Introducing Chad Tycoon, future King of the UK

King of uk

For your records, remember that I said in the title 'King of the UK' and not 'King of England.' The UK is more than England, and when I explain who Chad Tycoon is, the Welsh, Scots and Northern Irish are going to want to know who he is.

(Incidentally, the common mistake of referring to the United Kingdom as England is a hang-up of British terminology. England used to mean both England and the whole of the country. It wasn't up until the rise of Scottish nationalism in the 1930s that this went out of fashion, at least in England. Or do I mean Britain? Or the United Kingdom?)

Anyway, Chad Tycoon is a wealthy man. He's an enterprising Texan who manages his multinational in between yacht parties and buying Ferraris for all of his favourite girlfriends. He is, to put it mildly, stinking rich. Chad employs the Sultan of Brunei to be his footstool. You get the picture.

But Chad Tycoon has a rare condition that clouds all of his success. This poor man is fictitious.

If he did not suffer from this ailment, then the world would look a very different place. And it all goes back to a Superbious article he read very recently, entitled A Wager with Her Majesty.
The Windsor family pays all taxes as expected, and then throw in cool one-hundred-mil to keep us happy.
It's a bit long so I'll summarise, but basically it's a question to Queen Elizabeth which is how much her job of being queen brings to the British taxpayer. In a move which I jointly consider very helpful and very annoying, that question was answered about three seconds after it was published. The answer is £100million per year. That's after expenses, guard changes, castle maintenance etc. The Windsor family pays all taxes as expected, and then throw in cool one-hundred-mil to keep us happy.

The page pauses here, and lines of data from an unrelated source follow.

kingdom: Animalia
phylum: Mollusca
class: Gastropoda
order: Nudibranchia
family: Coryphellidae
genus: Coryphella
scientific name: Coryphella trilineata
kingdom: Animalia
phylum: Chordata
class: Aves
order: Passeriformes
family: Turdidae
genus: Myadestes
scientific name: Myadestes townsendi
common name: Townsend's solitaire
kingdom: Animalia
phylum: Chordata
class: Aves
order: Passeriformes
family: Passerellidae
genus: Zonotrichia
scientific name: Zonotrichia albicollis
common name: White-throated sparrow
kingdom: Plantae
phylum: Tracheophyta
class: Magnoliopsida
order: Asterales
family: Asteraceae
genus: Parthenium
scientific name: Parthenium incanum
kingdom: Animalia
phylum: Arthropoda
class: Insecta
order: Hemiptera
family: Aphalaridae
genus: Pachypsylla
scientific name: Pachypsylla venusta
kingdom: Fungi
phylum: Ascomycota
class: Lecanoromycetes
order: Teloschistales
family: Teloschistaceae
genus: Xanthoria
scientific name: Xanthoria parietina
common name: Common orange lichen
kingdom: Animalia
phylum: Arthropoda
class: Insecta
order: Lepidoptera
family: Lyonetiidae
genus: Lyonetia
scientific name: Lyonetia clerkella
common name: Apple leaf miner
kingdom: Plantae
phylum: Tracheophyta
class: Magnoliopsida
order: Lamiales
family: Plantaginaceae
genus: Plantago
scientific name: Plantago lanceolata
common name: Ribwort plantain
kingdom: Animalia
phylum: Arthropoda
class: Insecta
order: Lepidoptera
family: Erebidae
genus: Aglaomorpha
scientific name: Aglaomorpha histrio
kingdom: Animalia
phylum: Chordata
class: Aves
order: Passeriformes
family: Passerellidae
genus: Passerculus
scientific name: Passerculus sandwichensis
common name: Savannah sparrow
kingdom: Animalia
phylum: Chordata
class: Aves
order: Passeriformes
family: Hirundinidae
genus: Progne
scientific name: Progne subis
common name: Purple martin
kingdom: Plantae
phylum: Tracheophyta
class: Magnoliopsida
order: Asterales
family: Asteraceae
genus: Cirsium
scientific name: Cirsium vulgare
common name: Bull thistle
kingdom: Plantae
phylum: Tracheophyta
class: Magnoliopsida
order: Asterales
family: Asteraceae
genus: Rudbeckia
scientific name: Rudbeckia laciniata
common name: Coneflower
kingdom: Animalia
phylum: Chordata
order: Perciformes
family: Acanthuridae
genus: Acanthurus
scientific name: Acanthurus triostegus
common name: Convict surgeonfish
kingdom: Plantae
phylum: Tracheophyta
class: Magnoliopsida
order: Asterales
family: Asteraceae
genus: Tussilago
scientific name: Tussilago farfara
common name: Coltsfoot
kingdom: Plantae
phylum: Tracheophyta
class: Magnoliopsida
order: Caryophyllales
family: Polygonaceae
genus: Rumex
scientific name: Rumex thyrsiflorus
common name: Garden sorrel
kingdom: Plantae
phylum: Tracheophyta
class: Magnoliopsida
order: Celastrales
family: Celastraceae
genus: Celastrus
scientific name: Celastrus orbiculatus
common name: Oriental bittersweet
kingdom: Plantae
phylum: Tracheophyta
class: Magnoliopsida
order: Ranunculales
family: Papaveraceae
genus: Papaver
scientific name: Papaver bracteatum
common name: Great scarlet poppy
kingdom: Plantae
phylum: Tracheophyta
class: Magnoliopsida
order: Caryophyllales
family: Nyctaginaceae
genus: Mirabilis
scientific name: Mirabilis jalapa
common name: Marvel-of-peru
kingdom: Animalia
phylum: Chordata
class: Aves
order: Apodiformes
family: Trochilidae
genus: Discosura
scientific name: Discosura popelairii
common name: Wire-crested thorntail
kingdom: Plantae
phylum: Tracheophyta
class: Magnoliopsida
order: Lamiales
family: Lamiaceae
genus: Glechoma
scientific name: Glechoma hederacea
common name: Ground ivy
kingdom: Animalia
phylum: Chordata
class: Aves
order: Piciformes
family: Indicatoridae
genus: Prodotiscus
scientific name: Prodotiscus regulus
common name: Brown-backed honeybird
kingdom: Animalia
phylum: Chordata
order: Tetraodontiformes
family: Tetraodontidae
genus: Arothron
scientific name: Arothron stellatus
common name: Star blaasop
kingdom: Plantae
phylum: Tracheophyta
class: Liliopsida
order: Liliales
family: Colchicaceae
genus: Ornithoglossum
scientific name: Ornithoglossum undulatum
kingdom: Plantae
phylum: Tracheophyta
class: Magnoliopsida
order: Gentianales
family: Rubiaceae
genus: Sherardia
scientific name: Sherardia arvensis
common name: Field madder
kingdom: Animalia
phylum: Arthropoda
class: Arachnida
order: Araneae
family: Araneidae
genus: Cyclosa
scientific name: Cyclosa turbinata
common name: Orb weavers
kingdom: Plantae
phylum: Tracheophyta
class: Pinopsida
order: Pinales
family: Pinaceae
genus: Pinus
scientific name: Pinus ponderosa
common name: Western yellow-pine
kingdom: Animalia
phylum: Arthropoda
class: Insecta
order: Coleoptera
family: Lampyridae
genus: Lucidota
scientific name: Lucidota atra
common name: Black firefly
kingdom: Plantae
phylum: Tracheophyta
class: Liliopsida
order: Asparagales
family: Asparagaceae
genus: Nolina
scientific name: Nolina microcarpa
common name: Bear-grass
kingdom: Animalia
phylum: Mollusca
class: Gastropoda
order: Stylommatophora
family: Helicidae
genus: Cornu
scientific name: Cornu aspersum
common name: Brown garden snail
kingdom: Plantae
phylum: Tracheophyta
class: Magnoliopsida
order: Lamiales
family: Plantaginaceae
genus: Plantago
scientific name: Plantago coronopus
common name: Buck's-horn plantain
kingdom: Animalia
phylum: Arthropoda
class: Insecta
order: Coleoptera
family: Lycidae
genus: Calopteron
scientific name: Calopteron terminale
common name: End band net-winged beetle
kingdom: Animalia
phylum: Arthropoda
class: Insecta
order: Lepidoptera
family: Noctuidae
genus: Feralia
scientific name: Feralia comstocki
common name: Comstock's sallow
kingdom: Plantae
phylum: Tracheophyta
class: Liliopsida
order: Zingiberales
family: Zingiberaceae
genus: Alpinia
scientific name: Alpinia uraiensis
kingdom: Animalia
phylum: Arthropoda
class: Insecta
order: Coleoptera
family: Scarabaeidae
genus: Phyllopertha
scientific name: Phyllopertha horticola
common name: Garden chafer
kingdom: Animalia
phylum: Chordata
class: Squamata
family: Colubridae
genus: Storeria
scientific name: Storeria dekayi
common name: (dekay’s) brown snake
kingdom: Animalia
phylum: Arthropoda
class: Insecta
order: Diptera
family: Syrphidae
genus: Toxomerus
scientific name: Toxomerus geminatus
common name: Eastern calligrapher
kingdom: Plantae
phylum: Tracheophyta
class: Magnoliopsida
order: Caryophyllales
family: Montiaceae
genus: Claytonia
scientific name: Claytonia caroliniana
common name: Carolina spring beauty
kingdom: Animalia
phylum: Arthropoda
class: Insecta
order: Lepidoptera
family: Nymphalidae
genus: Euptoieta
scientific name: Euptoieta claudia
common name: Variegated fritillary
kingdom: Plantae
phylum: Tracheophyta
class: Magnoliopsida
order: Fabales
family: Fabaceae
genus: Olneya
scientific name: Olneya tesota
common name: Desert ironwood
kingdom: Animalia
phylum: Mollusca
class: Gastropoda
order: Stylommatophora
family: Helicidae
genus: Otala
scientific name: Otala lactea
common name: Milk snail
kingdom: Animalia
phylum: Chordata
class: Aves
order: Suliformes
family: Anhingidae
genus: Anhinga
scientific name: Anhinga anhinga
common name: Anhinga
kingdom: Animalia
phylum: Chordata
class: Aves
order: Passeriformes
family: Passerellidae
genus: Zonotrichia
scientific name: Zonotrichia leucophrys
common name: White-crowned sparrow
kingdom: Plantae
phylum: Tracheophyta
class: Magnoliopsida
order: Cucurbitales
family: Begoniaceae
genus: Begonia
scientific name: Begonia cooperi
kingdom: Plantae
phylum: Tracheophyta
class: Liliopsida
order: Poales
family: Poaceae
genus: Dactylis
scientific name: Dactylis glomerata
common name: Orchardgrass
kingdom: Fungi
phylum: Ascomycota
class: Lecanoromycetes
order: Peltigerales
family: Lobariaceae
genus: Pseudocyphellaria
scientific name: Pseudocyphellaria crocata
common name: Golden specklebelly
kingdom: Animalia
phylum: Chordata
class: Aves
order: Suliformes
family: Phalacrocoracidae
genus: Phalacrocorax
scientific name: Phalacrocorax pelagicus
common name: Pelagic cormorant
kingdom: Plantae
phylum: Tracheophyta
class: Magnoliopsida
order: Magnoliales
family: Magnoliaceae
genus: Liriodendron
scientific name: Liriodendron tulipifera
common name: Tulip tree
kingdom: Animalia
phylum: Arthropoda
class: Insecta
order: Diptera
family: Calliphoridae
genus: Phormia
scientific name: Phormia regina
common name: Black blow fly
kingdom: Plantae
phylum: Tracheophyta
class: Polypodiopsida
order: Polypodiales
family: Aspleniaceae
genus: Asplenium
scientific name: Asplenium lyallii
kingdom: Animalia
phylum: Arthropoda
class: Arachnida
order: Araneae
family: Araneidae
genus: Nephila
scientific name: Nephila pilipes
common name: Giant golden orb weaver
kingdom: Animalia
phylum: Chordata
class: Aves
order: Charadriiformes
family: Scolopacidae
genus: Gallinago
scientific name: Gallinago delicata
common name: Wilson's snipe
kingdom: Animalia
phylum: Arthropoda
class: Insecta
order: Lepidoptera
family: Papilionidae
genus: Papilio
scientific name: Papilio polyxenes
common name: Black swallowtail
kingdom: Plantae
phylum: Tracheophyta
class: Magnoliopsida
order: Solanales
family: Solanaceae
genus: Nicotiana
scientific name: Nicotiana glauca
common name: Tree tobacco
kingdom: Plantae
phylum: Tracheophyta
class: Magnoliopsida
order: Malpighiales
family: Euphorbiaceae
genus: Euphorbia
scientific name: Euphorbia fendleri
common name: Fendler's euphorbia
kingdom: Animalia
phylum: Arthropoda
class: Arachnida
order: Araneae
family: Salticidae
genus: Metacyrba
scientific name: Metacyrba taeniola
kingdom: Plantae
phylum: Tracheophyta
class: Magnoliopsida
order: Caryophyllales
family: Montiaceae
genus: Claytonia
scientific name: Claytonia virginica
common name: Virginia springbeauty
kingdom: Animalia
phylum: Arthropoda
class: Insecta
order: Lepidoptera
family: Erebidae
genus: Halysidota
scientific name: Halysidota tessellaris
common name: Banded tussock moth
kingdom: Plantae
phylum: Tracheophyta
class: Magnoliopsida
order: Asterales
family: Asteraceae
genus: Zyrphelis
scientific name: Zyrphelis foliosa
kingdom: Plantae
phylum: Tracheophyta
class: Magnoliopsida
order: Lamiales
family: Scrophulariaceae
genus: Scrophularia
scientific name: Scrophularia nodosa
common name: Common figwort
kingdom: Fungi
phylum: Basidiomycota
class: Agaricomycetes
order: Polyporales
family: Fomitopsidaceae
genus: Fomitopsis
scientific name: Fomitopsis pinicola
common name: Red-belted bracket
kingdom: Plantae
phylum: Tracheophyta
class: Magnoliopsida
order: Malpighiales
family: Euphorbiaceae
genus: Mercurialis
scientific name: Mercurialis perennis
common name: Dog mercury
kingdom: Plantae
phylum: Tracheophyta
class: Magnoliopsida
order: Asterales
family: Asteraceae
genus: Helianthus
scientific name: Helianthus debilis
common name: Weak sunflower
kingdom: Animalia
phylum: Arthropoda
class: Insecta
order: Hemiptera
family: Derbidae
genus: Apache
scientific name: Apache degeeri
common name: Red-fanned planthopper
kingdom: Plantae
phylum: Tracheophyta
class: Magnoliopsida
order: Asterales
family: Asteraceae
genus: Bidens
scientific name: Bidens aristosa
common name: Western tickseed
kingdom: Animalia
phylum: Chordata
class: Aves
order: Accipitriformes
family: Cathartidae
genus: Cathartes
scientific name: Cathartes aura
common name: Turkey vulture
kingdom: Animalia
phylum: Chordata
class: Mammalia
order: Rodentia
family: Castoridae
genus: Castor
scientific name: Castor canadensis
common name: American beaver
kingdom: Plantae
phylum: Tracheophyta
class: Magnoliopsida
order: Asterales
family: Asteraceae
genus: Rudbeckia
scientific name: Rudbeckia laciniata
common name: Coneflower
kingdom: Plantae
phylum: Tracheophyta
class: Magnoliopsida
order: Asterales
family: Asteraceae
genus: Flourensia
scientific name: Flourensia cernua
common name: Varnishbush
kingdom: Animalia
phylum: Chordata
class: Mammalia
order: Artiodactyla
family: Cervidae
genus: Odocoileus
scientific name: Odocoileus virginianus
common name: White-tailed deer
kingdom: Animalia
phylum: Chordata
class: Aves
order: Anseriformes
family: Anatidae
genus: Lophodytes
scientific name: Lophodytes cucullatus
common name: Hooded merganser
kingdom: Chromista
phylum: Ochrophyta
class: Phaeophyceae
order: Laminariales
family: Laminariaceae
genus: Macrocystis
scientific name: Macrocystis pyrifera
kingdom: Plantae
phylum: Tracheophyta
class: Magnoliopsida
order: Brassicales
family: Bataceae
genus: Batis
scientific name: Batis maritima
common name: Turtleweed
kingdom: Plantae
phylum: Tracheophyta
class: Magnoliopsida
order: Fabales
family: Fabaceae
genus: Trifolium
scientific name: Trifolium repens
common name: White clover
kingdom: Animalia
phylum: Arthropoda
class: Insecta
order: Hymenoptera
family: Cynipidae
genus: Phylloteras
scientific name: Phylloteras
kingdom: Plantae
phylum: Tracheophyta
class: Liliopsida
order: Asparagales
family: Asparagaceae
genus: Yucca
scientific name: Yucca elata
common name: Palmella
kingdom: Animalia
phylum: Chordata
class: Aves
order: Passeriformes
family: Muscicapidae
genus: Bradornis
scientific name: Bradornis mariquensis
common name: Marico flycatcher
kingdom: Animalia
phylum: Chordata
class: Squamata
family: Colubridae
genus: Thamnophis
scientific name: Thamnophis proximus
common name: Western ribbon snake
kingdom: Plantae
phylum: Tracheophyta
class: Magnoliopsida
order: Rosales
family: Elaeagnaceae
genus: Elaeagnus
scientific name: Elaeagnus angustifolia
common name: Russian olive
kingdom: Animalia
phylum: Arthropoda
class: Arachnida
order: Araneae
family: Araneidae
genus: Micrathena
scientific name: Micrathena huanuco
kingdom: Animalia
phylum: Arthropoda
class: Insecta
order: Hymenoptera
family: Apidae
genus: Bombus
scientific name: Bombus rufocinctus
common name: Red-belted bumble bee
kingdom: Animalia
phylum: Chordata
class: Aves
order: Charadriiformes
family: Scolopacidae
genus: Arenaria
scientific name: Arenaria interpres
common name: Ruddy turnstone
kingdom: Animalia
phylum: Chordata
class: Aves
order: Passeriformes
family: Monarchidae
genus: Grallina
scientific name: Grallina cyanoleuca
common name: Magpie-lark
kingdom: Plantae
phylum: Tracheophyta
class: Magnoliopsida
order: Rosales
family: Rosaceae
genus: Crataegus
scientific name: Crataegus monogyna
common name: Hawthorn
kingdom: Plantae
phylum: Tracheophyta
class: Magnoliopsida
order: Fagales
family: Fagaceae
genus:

So there's your answer then. The monarchy is a good thing. The money is coming in and all the royal family can enjoy the luxuries of what that cash can bring. Weekly meetings with the Prime Minister, helicopter rides, various blood-sport rituals – and Britain feels the benefit.

Which is where Chad Tycoon comes in. Prior to his diagnosis of being fictitious, Chad had read this article, read the answer to the question, and thought he could go one better.

He recently wrote a letter to the UK Prime Minister, David Cameron, to offer a deal.

"Mr Cameron," he begins- "I'll make the deal very simple. Every year, my estate will pay the British treasury the grand sum of £200million, plus taxes. That is £100million more for the UK every year for the rest of my life. In exchange I expect the following two demands to be met: 1) that the monarchy is transferred to me with immediate effect, rendering the Windsor Dynasty over and the Tycoon reign to begin its glorious life. I will be the King. I will open your Parliament, knight your paedophilic television presenters and look incredibly grumpy wherever I go. 2) That with immediate effect the crown jewels is replaced by my lucky Stetson."

An extra £100million to basically allow King Ralph to take over. Should Britain accept this deal?

If not, then does the income argument still work? If Chad Tycoon's £200million isn't worth it, then why is Elizabeth Windsor's £100million?

Now, to be fair to the counter-argument, I've skipped a few salient points on which I am guilt-bound to mention.
I must point out that Chad Tycoon is an example of the Nirvana Fallacy. Is the cash worth the monarchy?
Namely that the person who gave me the number £100million is also a republican at heart (republican doesn't mean Republican in Britain), yet with an appreciation of an unelected head of state being an impartial pillar to offer advice to the far more temporary and opinionated government members. I also must point out that Chad Tycoon is an example of the Nirvana Fallacy. In other words he's a worst-case-scenario exaggeration designed to highlight a less destructive but still important question: is the cash worth the monarchy?

And if this doesn't still work as an argument, then where do the pro-royalists go from there?

I'll probably find out three seconds after this article is published.